Exercise details - Please copy each line of the records below that includes the word "potted".

Material for the task -
=== Section Start ===

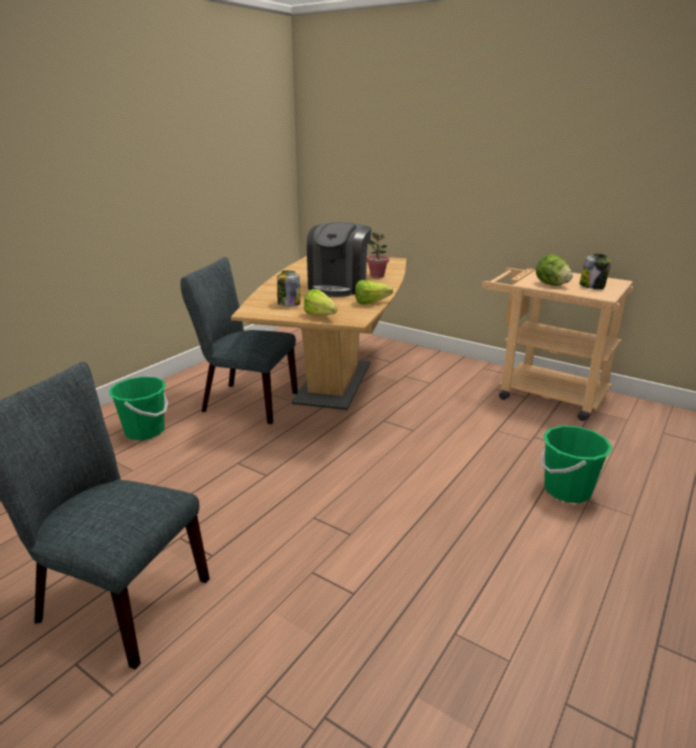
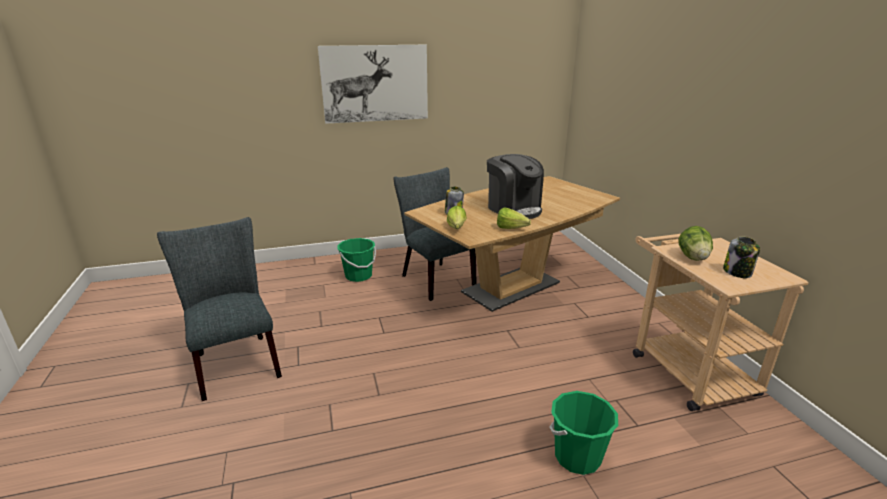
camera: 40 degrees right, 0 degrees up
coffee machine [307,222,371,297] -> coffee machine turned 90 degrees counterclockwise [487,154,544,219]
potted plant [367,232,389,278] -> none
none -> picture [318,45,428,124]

=== Section End ===
=== Section Start ===

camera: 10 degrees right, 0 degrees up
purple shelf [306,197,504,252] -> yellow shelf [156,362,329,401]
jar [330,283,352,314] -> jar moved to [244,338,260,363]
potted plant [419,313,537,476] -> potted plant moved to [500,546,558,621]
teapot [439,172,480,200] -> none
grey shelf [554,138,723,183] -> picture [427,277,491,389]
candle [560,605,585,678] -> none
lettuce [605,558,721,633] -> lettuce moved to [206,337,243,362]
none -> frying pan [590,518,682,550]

=== Section End ===
=== Section Start ===

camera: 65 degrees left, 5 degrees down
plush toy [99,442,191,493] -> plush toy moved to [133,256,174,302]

=== Section End ===

Worked solution -
potted plant [367,232,389,278] -> none
potted plant [419,313,537,476] -> potted plant moved to [500,546,558,621]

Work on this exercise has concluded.